> CONSIGNE
D'après le texte sur Démosthène, répondez brièvement :
(a) En quelle année le décret proposé par Ctésiphon attribue-t-il une couronne d'or à Démosthène ?
(b) Qui attaque ce décret pour illégalité ?
(c) Quel discours Démosthène prononce-t-il en 330 en réponse à cette attaque ?

> TEXTE SOURCE
Après la défaite (338-322)


Après Chéronée, Athènes a perdu son indépendance et Démosthène se tait (Plutarque, Vie de Démosthène). Cependant un décret, en 337, sur proposition d'un certain Ctésiphon, attribue à Démosthène une couronne d'or comme récompense nationale pour le patriotisme déployé par l'orateur. Eschine attaque ce décret pour illégalité. La mort de Philippe (336) (Plutarque, Vie de Démosthène, Eschine, Contre Ctésiphon), l'avènement de son fils Alexandre, qui déjoue rapidement et violemment les tentatives de rébellion des Grecs, reportent le procès à l'année 330. Démosthène prononce alors, en réponse au Contre Ctésiphon d'Eschine, le discours Sur la couronne où il fait l'apologie de sa carrière politique. C'est sans doute le discours qui donne l'idée la plus complète et la plus haute du génie de Démosthène : il y a, dit-il en substance, de l'honneur à s'être battu jusqu'au bout, même si la lutte a abouti à une défaite (Démosthène, Sur la couronne). Une foule immense assista au procès dont Démosthène sortit vainqueur.

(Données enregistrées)

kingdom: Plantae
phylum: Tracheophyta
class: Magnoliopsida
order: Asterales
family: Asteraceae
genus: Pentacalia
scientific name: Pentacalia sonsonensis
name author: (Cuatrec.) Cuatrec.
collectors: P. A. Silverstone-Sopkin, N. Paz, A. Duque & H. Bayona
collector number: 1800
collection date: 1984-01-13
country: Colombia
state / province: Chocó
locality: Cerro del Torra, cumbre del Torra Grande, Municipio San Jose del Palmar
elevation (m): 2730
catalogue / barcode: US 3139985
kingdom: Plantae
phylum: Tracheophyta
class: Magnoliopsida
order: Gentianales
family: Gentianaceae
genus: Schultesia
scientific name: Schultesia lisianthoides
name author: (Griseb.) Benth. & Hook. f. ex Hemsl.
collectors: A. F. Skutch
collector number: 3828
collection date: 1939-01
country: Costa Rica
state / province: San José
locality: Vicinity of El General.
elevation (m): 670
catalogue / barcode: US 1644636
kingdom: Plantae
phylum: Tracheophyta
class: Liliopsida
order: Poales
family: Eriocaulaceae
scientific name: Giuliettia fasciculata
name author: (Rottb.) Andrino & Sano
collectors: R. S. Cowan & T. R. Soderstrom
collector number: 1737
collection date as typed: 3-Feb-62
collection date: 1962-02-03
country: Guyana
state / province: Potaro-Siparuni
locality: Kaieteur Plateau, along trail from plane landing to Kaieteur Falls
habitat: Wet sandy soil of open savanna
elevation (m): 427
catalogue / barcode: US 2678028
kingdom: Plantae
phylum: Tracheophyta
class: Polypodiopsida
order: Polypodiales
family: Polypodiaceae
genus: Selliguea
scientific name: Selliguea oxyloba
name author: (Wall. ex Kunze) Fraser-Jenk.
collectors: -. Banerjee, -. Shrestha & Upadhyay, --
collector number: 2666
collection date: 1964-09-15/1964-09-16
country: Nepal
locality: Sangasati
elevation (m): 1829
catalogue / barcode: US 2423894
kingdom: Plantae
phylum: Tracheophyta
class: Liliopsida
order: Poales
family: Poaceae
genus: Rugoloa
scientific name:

> CORRIGÉ
(a) En 337.
(b) Eschine.
(c) Le discours Sur la couronne.